--- What needs to be done ---
Each line below should be set down again unchanged.
⁂
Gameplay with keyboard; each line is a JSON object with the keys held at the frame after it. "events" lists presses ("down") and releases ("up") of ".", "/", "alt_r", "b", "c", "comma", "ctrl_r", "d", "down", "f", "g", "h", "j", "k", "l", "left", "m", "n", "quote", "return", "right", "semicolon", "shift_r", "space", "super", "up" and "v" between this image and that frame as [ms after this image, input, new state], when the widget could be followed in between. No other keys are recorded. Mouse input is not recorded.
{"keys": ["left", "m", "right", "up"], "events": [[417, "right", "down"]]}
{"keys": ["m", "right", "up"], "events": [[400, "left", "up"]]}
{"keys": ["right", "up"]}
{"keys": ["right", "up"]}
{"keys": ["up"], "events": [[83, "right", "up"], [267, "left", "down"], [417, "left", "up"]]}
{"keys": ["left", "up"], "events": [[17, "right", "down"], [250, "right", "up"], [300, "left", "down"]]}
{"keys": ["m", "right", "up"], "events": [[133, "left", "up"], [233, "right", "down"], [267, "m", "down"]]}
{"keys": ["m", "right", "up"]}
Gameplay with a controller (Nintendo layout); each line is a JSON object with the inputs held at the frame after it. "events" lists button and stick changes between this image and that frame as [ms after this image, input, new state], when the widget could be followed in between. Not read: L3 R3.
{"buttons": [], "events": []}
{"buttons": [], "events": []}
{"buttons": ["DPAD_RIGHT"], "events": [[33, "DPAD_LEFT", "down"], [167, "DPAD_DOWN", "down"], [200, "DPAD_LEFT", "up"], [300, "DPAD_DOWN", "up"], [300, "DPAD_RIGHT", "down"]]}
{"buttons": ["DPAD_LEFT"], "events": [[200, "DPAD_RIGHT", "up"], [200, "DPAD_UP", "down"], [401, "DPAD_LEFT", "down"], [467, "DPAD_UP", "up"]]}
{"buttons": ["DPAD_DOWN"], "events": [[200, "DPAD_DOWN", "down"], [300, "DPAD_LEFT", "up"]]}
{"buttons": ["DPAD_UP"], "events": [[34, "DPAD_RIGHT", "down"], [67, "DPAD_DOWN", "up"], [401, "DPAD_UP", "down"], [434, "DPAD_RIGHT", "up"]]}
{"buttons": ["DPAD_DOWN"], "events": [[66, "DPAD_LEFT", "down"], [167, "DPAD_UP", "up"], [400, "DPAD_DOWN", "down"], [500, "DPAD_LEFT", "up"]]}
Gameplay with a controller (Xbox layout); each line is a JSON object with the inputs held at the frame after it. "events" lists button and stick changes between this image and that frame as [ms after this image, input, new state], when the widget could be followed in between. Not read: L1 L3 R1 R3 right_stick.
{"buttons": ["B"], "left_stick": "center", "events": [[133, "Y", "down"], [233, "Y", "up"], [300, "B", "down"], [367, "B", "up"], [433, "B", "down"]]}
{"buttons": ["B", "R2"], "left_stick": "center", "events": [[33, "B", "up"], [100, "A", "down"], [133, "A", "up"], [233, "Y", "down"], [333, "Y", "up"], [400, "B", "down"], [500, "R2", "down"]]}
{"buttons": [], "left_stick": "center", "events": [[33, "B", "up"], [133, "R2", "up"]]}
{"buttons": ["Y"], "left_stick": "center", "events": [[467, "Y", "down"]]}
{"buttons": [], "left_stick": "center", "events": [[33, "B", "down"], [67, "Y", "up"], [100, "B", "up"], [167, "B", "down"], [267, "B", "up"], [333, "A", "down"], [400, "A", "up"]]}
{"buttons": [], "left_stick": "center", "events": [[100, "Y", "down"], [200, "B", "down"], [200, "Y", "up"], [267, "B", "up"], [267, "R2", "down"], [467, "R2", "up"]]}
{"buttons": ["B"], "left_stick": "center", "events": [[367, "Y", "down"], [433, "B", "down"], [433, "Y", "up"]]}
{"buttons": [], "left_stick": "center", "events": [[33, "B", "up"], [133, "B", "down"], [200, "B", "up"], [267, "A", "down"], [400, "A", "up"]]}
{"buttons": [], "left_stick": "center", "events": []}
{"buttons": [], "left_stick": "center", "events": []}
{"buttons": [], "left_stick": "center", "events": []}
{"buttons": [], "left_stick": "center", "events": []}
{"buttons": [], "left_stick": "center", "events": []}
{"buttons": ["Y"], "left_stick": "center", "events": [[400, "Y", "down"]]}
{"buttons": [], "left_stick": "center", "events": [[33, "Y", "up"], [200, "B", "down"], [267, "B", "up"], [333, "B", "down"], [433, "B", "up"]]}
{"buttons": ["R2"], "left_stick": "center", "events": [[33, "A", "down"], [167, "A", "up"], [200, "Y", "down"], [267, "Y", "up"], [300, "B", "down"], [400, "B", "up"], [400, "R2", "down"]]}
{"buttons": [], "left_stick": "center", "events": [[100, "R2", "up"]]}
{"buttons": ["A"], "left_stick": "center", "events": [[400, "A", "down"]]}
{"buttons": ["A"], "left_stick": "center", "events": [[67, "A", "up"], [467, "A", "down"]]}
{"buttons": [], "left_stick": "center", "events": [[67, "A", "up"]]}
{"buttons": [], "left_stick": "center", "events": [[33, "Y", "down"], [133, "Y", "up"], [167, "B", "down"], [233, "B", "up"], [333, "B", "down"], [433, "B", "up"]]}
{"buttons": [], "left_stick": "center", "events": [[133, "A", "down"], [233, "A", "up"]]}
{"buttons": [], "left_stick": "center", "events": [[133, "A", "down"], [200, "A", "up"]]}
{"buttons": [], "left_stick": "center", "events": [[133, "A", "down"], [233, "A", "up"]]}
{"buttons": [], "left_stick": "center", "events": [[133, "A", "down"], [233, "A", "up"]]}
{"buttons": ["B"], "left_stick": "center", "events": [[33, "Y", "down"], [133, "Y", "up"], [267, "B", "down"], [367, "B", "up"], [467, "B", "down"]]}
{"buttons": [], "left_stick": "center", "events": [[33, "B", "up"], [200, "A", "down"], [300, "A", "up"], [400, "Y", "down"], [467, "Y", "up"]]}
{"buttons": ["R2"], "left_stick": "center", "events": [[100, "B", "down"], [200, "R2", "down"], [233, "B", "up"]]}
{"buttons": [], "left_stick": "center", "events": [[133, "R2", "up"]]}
⁂
--- Task response ---
Gameplay with keyboard; each line is a JSON object with the keys held at the frame after it. "events" lists presses ("down") and releases ("up") of ".", "/", "alt_r", "b", "c", "comma", "ctrl_r", "d", "down", "f", "g", "h", "j", "k", "l", "left", "m", "n", "quote", "return", "right", "semicolon", "shift_r", "space", "super", "up" and "v" between this image and that frame as [ms after this image, input, new state], when the widget could be followed in between. No other keys are recorded. Mouse input is not recorded.
{"keys": ["left", "m", "right", "up"], "events": [[417, "right", "down"]]}
{"keys": ["m", "right", "up"], "events": [[400, "left", "up"]]}
{"keys": ["right", "up"]}
{"keys": ["right", "up"]}
{"keys": ["up"], "events": [[83, "right", "up"], [267, "left", "down"], [417, "left", "up"]]}
{"keys": ["left", "up"], "events": [[17, "right", "down"], [250, "right", "up"], [300, "left", "down"]]}
{"keys": ["m", "right", "up"], "events": [[133, "left", "up"], [233, "right", "down"], [267, "m", "down"]]}
{"keys": ["m", "right", "up"]}
Gameplay with a controller (Nintendo layout); each line is a JSON object with the inputs held at the frame after it. "events" lists button and stick changes between this image and that frame as [ms after this image, input, new state], when the widget could be followed in between. Not read: L3 R3.
{"buttons": [], "events": []}
{"buttons": [], "events": []}
{"buttons": ["DPAD_RIGHT"], "events": [[33, "DPAD_LEFT", "down"], [167, "DPAD_DOWN", "down"], [200, "DPAD_LEFT", "up"], [300, "DPAD_DOWN", "up"], [300, "DPAD_RIGHT", "down"]]}
{"buttons": ["DPAD_LEFT"], "events": [[200, "DPAD_RIGHT", "up"], [200, "DPAD_UP", "down"], [401, "DPAD_LEFT", "down"], [467, "DPAD_UP", "up"]]}
{"buttons": ["DPAD_DOWN"], "events": [[200, "DPAD_DOWN", "down"], [300, "DPAD_LEFT", "up"]]}
{"buttons": ["DPAD_UP"], "events": [[34, "DPAD_RIGHT", "down"], [67, "DPAD_DOWN", "up"], [401, "DPAD_UP", "down"], [434, "DPAD_RIGHT", "up"]]}
{"buttons": ["DPAD_DOWN"], "events": [[66, "DPAD_LEFT", "down"], [167, "DPAD_UP", "up"], [400, "DPAD_DOWN", "down"], [500, "DPAD_LEFT", "up"]]}
Gameplay with a controller (Xbox layout); each line is a JSON object with the inputs held at the frame after it. "events" lists button and stick changes between this image and that frame as [ms after this image, input, new state], when the widget could be followed in between. Not read: L1 L3 R1 R3 right_stick.
{"buttons": ["B"], "left_stick": "center", "events": [[133, "Y", "down"], [233, "Y", "up"], [300, "B", "down"], [367, "B", "up"], [433, "B", "down"]]}
{"buttons": ["B", "R2"], "left_stick": "center", "events": [[33, "B", "up"], [100, "A", "down"], [133, "A", "up"], [233, "Y", "down"], [333, "Y", "up"], [400, "B", "down"], [500, "R2", "down"]]}
{"buttons": [], "left_stick": "center", "events": [[33, "B", "up"], [133, "R2", "up"]]}
{"buttons": ["Y"], "left_stick": "center", "events": [[467, "Y", "down"]]}
{"buttons": [], "left_stick": "center", "events": [[33, "B", "down"], [67, "Y", "up"], [100, "B", "up"], [167, "B", "down"], [267, "B", "up"], [333, "A", "down"], [400, "A", "up"]]}
{"buttons": [], "left_stick": "center", "events": [[100, "Y", "down"], [200, "B", "down"], [200, "Y", "up"], [267, "B", "up"], [267, "R2", "down"], [467, "R2", "up"]]}
{"buttons": ["B"], "left_stick": "center", "events": [[367, "Y", "down"], [433, "B", "down"], [433, "Y", "up"]]}
{"buttons": [], "left_stick": "center", "events": [[33, "B", "up"], [133, "B", "down"], [200, "B", "up"], [267, "A", "down"], [400, "A", "up"]]}
{"buttons": [], "left_stick": "center", "events": []}
{"buttons": [], "left_stick": "center", "events": []}
{"buttons": [], "left_stick": "center", "events": []}
{"buttons": [], "left_stick": "center", "events": []}
{"buttons": [], "left_stick": "center", "events": []}
{"buttons": ["Y"], "left_stick": "center", "events": [[400, "Y", "down"]]}
{"buttons": [], "left_stick": "center", "events": [[33, "Y", "up"], [200, "B", "down"], [267, "B", "up"], [333, "B", "down"], [433, "B", "up"]]}
{"buttons": ["R2"], "left_stick": "center", "events": [[33, "A", "down"], [167, "A", "up"], [200, "Y", "down"], [267, "Y", "up"], [300, "B", "down"], [400, "B", "up"], [400, "R2", "down"]]}
{"buttons": [], "left_stick": "center", "events": [[100, "R2", "up"]]}
{"buttons": ["A"], "left_stick": "center", "events": [[400, "A", "down"]]}
{"buttons": ["A"], "left_stick": "center", "events": [[67, "A", "up"], [467, "A", "down"]]}
{"buttons": [], "left_stick": "center", "events": [[67, "A", "up"]]}
{"buttons": [], "left_stick": "center", "events": [[33, "Y", "down"], [133, "Y", "up"], [167, "B", "down"], [233, "B", "up"], [333, "B", "down"], [433, "B", "up"]]}
{"buttons": [], "left_stick": "center", "events": [[133, "A", "down"], [233, "A", "up"]]}
{"buttons": [], "left_stick": "center", "events": [[133, "A", "down"], [200, "A", "up"]]}
{"buttons": [], "left_stick": "center", "events": [[133, "A", "down"], [233, "A", "up"]]}
{"buttons": [], "left_stick": "center", "events": [[133, "A", "down"], [233, "A", "up"]]}
{"buttons": ["B"], "left_stick": "center", "events": [[33, "Y", "down"], [133, "Y", "up"], [267, "B", "down"], [367, "B", "up"], [467, "B", "down"]]}
{"buttons": [], "left_stick": "center", "events": [[33, "B", "up"], [200, "A", "down"], [300, "A", "up"], [400, "Y", "down"], [467, "Y", "up"]]}
{"buttons": ["R2"], "left_stick": "center", "events": [[100, "B", "down"], [200, "R2", "down"], [233, "B", "up"]]}
{"buttons": [], "left_stick": "center", "events": [[133, "R2", "up"]]}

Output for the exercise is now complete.